Extract:
DIFFICULTY:
Easy
PREREQUISITES:
Adhoc, stacks
PROBLEM:
Bob favourite Data structure is String. He takes a string and decided to reduce string as much as possible by doing a series of operations. In each operation, he selects a pair of adjacent same letters and deletes them.
Note: If the final string is empty, return Empty String.
EXPLANATION:
To get the fully reduced string, we can use a stack. Suppose we are at an ith position of the string. If the character at top of the stack is the same as S[i], we pop the top element of the stack and move to the i+1th position. Otherwise, if the stack is empty or the top element is not equal to S[i], we will push S[i] to top of the stack and then move to i+1th position. Our final answer is all the elements present in the stack from bottom to top. See the setter’s code for implementation details.
TIME COMPLEXITY:
O(N)
SOLUTIONS:
Setter's Solution
#include<bits/stdc++.h>
using namespace std;
#define rep(i,n) for(int i=0;i<n;i++)
#define pb push_back
int main(){
string S;
cin >> S;
vector<char>and;
rep(i,S.length()){
if(ans.size()==0 or S[i]!=ans.back()) ans.pb(S[i]);
else ans.pop_back();
}
if(ans.size()==0) cout<<"Empty String";
else{
for(auto x:ans) cout<<x;
}
}

Task objective:
Answer these questions about the string-reduction editorial:
1. What difficulty level does it give?
2. What should be returned if the final string is empty?
3. What time complexity does it state?

Collected material:
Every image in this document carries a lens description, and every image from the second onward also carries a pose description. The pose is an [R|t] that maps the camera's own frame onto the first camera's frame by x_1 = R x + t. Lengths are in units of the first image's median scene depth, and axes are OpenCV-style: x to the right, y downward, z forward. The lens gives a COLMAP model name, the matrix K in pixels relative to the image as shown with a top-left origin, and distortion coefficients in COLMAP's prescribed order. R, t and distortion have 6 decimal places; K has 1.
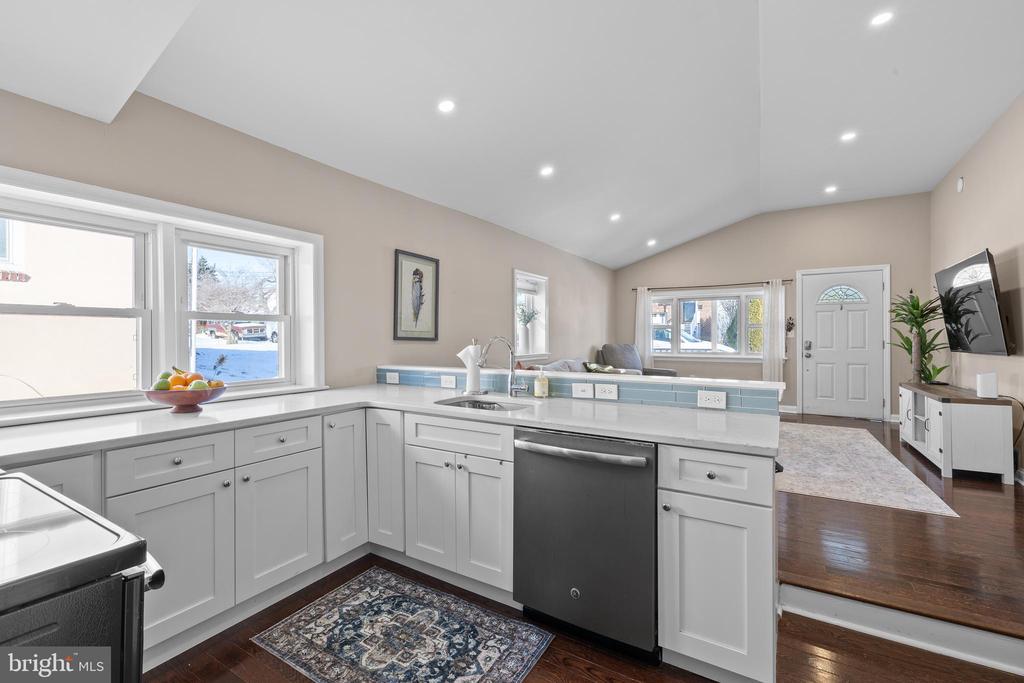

Task result:
1. Easy
2. Empty String
3. O(N)